◆ **Source material**
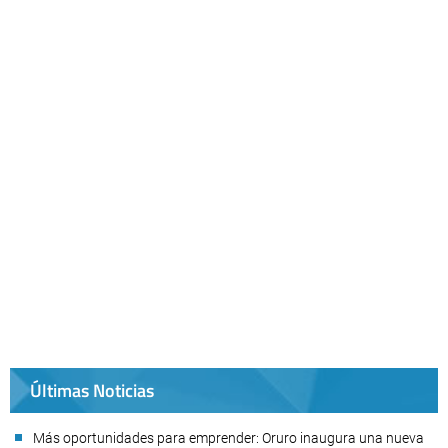
Últimas Noticias
Más oportunidades para emprender: Oruro inaugura una nueva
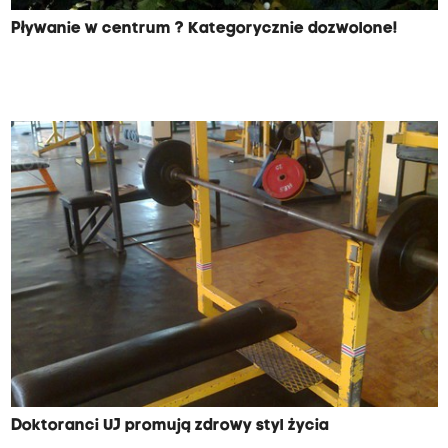
Pływanie w centrum ? Kategorycznie dozwolone!
Doktoranci UJ promują zdrowy styl życia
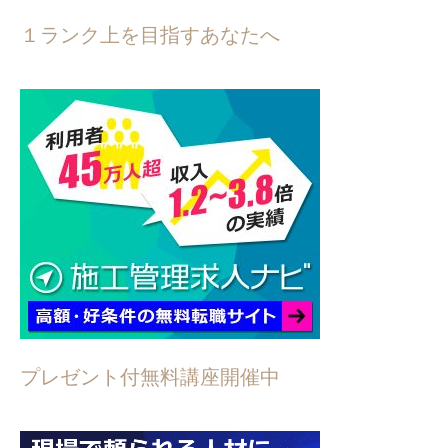
１ランク上を目指すあなたへ
プレゼント付無料講座開催中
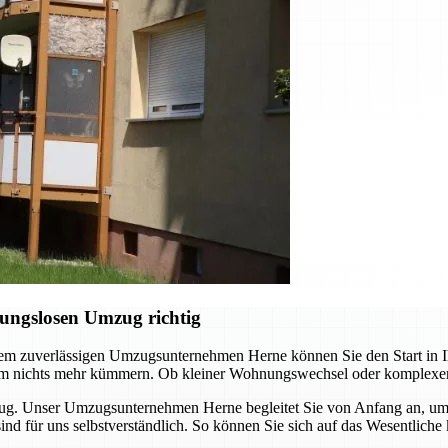
ungslosen Umzug richtig
em zuverlässigen Umzugsunternehmen Herne können Sie den Start in Ih
 um nichts mehr kümmern. Ob kleiner Wohnungswechsel oder komplexer
zug. Unser Umzugsunternehmen Herne begleitet Sie von Anfang an, um 
 sind für uns selbstverständlich. So können Sie sich auf das Wesentl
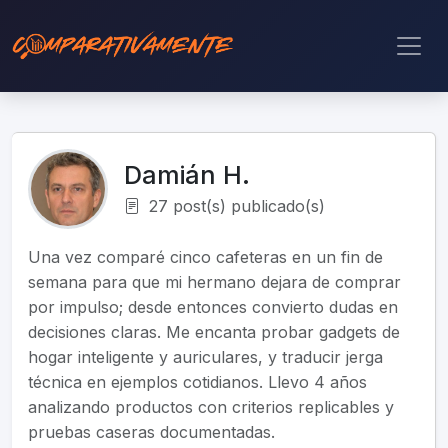
Damián H.
27 post(s) publicado(s)
Una vez comparé cinco cafeteras en un fin de
semana para que mi hermano dejara de comprar
por impulso; desde entonces convierto dudas en
decisiones claras. Me encanta probar gadgets de
hogar inteligente y auriculares, y traducir jerga
técnica en ejemplos cotidianos. Llevo 4 años
analizando productos con criterios replicables y
pruebas caseras documentadas.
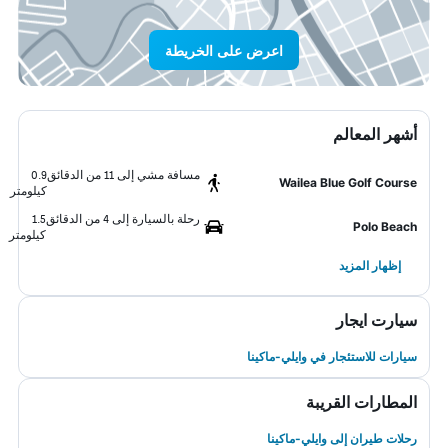
اعرض على الخريطة
أشهر المعالم
مسافة مشي إلى 11 من الدقائق
0.9
Wailea Blue Golf Course
كيلومتر
رحلة بالسيارة إلى 4 من الدقائق
1.5
Polo Beach
كيلومتر
إظهار المزيد
سيارت ايجار
سيارات للاستئجار في وايلي-ماكينا
المطارات القريبة
رحلات طيران إلى وايلي-ماكينا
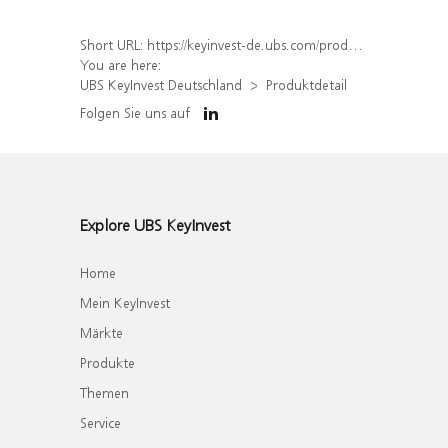
Short URL:
https://keyinvest-de.ubs.com/produkt/detail/index/isin/DE000WA5ZDT1
You are here:
UBS KeyInvest Deutschland
Produktdetail
Folgen Sie uns auf
Explore UBS KeyInvest
Home
Mein KeyInvest
Märkte
Produkte
Themen
Service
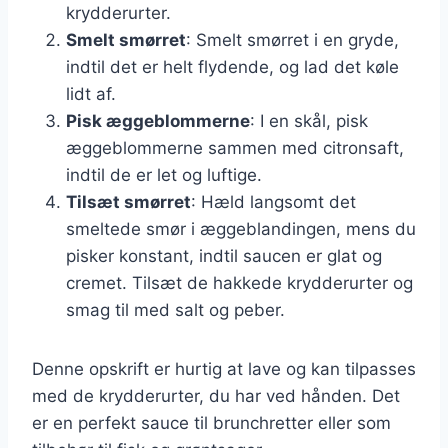
krydderurter.
Smelt smørret
: Smelt smørret i en gryde,
indtil det er helt flydende, og lad det køle
lidt af.
Pisk æggeblommerne
: I en skål, pisk
æggeblommerne sammen med citronsaft,
indtil de er let og luftige.
Tilsæt smørret
: Hæld langsomt det
smeltede smør i æggeblandingen, mens du
pisker konstant, indtil saucen er glat og
cremet. Tilsæt de hakkede krydderurter og
smag til med salt og peber.
Denne opskrift er hurtig at lave og kan tilpasses
med de krydderurter, du har ved hånden. Det
er en perfekt sauce til brunchretter eller som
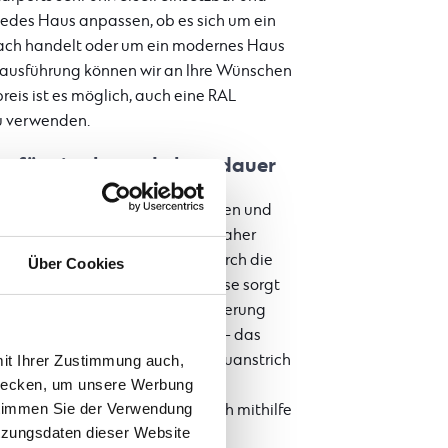
 jedes Haus anpassen, ob es sich um ein
dach handelt oder um ein modernes Haus
bausführung können wir an Ihre Wünschen
eis ist es möglich, auch eine RAL
zu verwenden.
n für eine lange Lebensdauer
DEON werden alle aus beständigen und
rgestellt und diese garantieren daher
. Alle Stahlelemente werden durch die
Über Cookies
Feuerverzinkung geschützt – diese sorgt
igkeit der Bauwerke gegen Witterung
teil bildet die Wartungsfreiheit – das
 jahrelanger Nutzung keinen Neuanstrich
mit Ihrer Zustimmung auch,
zwecken, um unsere Werbung
n. Falls es aber doch zu einer
 stimmen Sie der Verwendung
, kann man das Carport einfach mithilfe
tzungsdaten dieser Website
säubern.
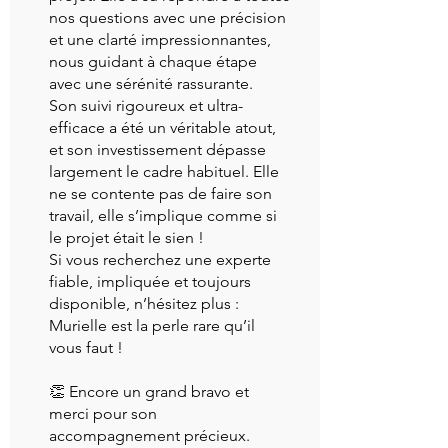
nos questions avec une précision
et une clarté impressionnantes,
nous guidant à chaque étape
avec une sérénité rassurante.
Son suivi rigoureux et ultra-
efficace a été un véritable atout,
et son investissement dépasse
largement le cadre habituel. Elle
ne se contente pas de faire son
travail, elle s’implique comme si
le projet était le sien !
Si vous recherchez une experte
fiable, impliquée et toujours
disponible, n’hésitez plus :
Murielle est la perle rare qu’il
vous faut !
👏 Encore un grand bravo et
merci pour son
accompagnement précieux.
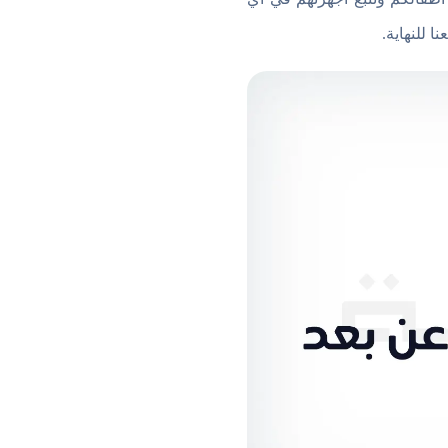
 للنهاية.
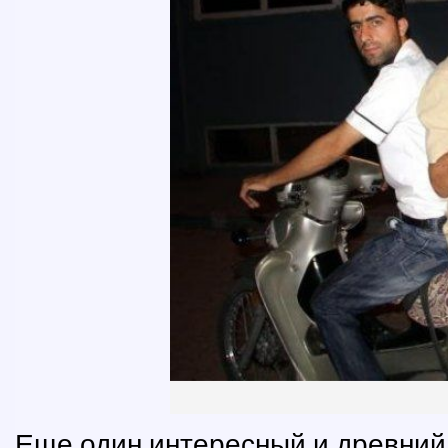
Еще один интересный и древний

◆ **Work required**
Go through the listing above and locate each line that holds the word "avec". Copy those lines.

◆ **Answer to this task**
nos questions avec une précision
avec une sérénité rassurante.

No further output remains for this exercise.